- _Document layout analysis data_:
******

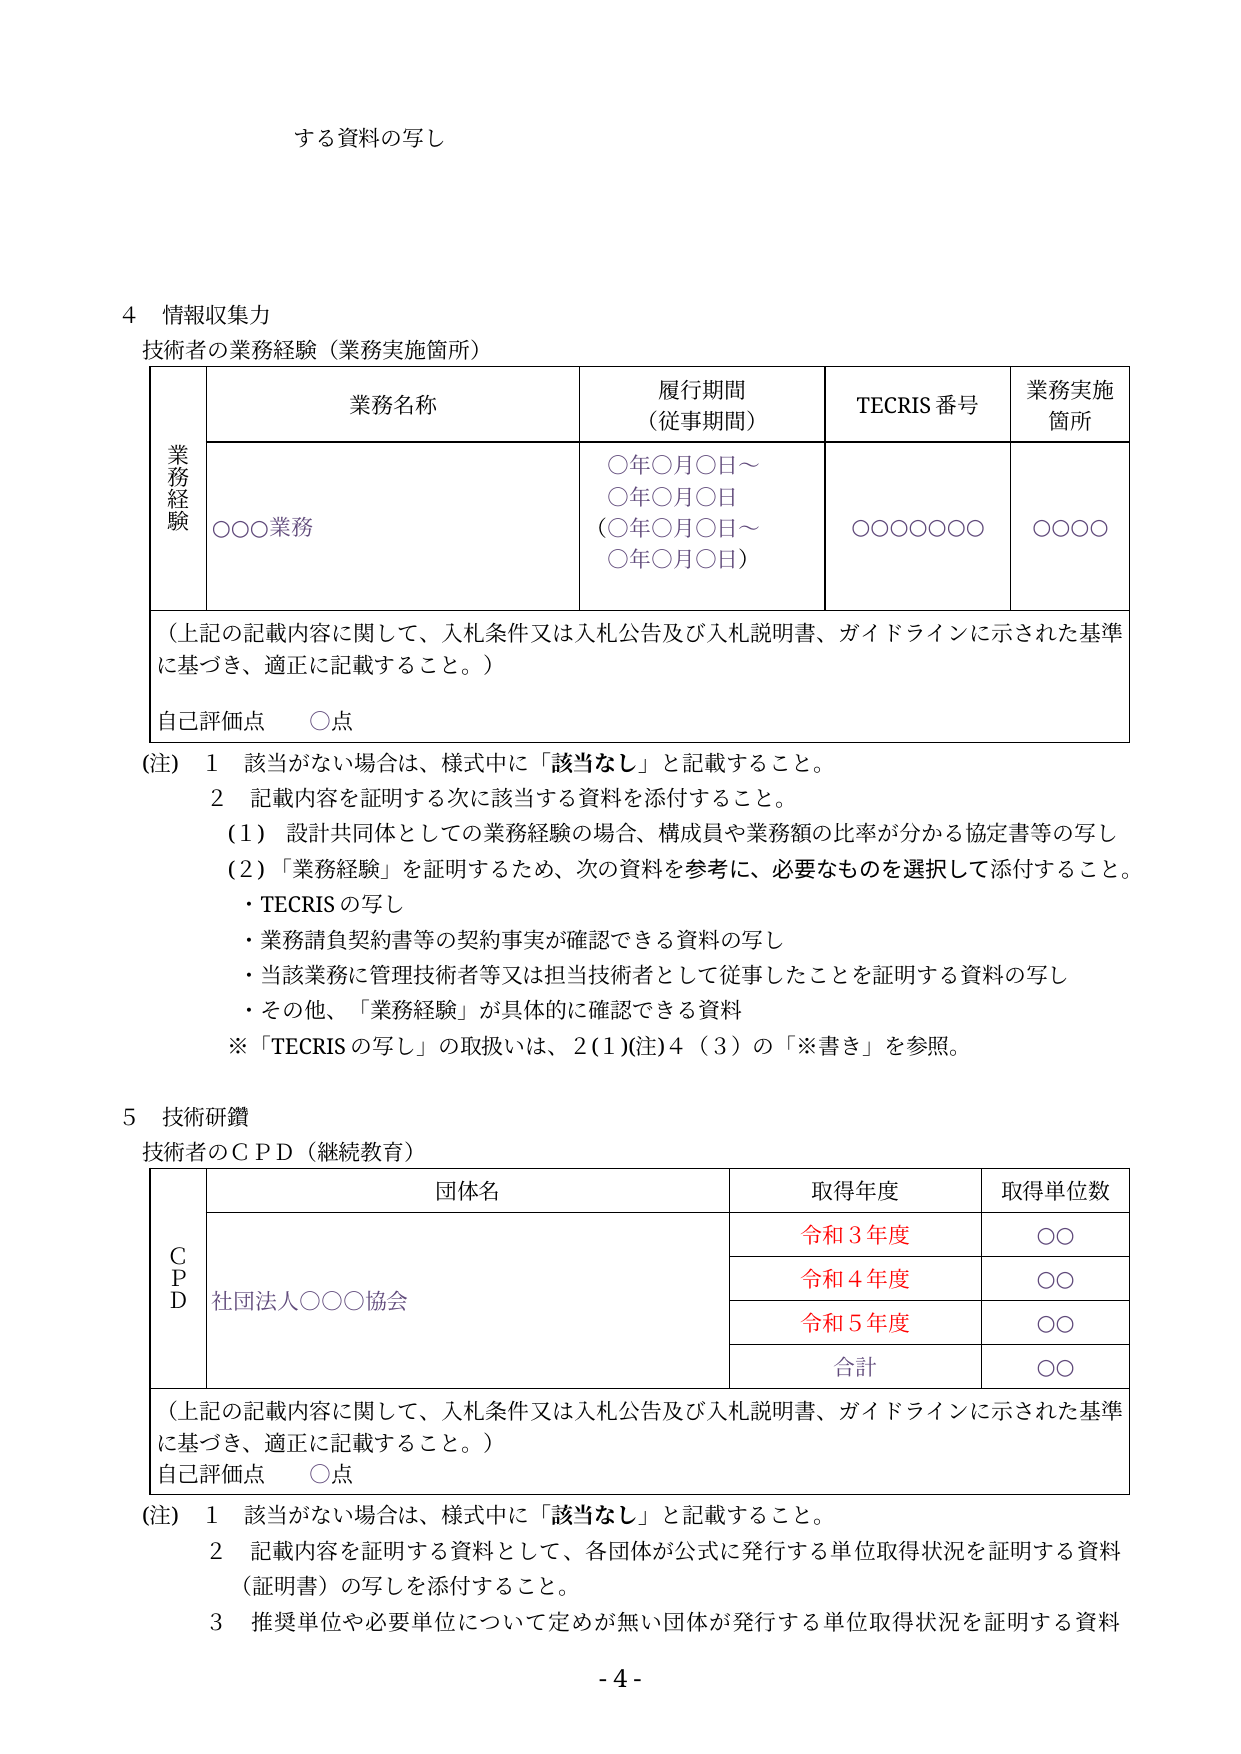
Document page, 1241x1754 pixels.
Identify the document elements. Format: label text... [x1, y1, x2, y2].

table_header 業務実施 箇所 [1011, 367, 1129, 441]
table_header 履行期間 （従事期間） [580, 367, 824, 441]
text ・当該業務に管理技術者等又は担当技術者として従事したことを証明する資料の写し [238, 955, 1122, 991]
table_cell 社団法人○○○協会 [207, 1213, 729, 1387]
table_cell ○○ [982, 1213, 1129, 1256]
text (注) １ 該当がない場合は、様式中に「該当なし」と記載すること。 [142, 1495, 1122, 1531]
text する資料の写し [118, 118, 1122, 153]
table_header 団体名 [207, 1169, 729, 1212]
text ・その他、「業務経験」が具体的に確認できる資料 [118, 991, 1122, 1026]
table_header 取得単位数 [982, 1169, 1129, 1212]
table_header 業務経験 [151, 367, 206, 609]
table_cell 令和５年度 [730, 1301, 981, 1343]
text ※「TECRISの写し」の取扱いは、２(１)(注)４（３）の「※書き」を参照。 [118, 1026, 1122, 1061]
text (注) １ 該当がない場合は、様式中に「該当なし」と記載すること。 [142, 743, 1122, 778]
table_cell ○○ [982, 1301, 1129, 1343]
table_cell ○○○○ [1011, 443, 1129, 609]
table_header 業務名称 [207, 367, 579, 441]
text (２) 「業務経験」を証明するため、次の資料を参考に、必要なものを選択して添付すること。 [228, 849, 1122, 884]
table_cell （上記の記載内容に関して、入札条件又は入札公告及び入札説明書、ガイドラインに示された基準に基づき、適正に記載すること。） 自己評価点 ○点 [151, 1389, 1129, 1494]
text (１) 設計共同体としての業務経験の場合、構成員や業務額の比率が分かる協定書等の写し [228, 813, 1122, 849]
table_header ＣＰＤ [151, 1169, 206, 1387]
table_cell ○○○業務 [207, 443, 579, 609]
table_cell ○○○○○○○ [826, 443, 1010, 609]
table_cell 令和３年度 [730, 1213, 981, 1256]
text 技術者のＣＰＤ（継続教育） [142, 1132, 1122, 1168]
table_cell 令和４年度 [730, 1257, 981, 1299]
text ２ 記載内容を証明する資料として、各団体が公式に発行する単位取得状況を証明する資料（証明書）の写しを添付すること。 [205, 1531, 1122, 1602]
table_cell 合計 [730, 1345, 981, 1387]
table_header 取得年度 [730, 1169, 981, 1212]
text ４ 情報収集力 [118, 295, 1122, 331]
table_header TECRIS番号 [826, 367, 1010, 441]
text ・業務請負契約書等の契約事実が確認できる資料の写し [118, 920, 1122, 955]
text ・TECRISの写し [118, 884, 1122, 920]
text ２ 記載内容を証明する次に該当する資料を添付すること。 [207, 778, 1122, 813]
text ５ 技術研鑽 [118, 1097, 1122, 1132]
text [205, 1602, 1122, 1637]
text 技術者の業務経験（業務実施箇所） [142, 331, 1122, 366]
table_cell （上記の記載内容に関して、入札条件又は入札公告及び入札説明書、ガイドラインに示された基準に基づき、適正に記載すること。） 自己評価点 ○点 [151, 611, 1129, 742]
table_cell ○○ [982, 1257, 1129, 1299]
table_cell ○年○月○日～ ○年○月○日 （○年○月○日～ ○年○月○日） [580, 443, 824, 609]
table_cell ○○ [982, 1345, 1129, 1387]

******

Could you set down exactly the lines from the one containing "text [205, 1602, 1122, 1637]" through the last line of the records above, both included?

text [205, 1602, 1122, 1637]
text 技術者の業務経験（業務実施箇所） [142, 331, 1122, 366]
table_cell （上記の記載内容に関して、入札条件又は入札公告及び入札説明書、ガイドラインに示された基準に基づき、適正に記載すること。） 自己評価点 ○点 [151, 611, 1129, 742]
table_cell ○○ [982, 1257, 1129, 1299]
table_cell ○年○月○日～ ○年○月○日 （○年○月○日～ ○年○月○日） [580, 443, 824, 609]
table_cell ○○ [982, 1345, 1129, 1387]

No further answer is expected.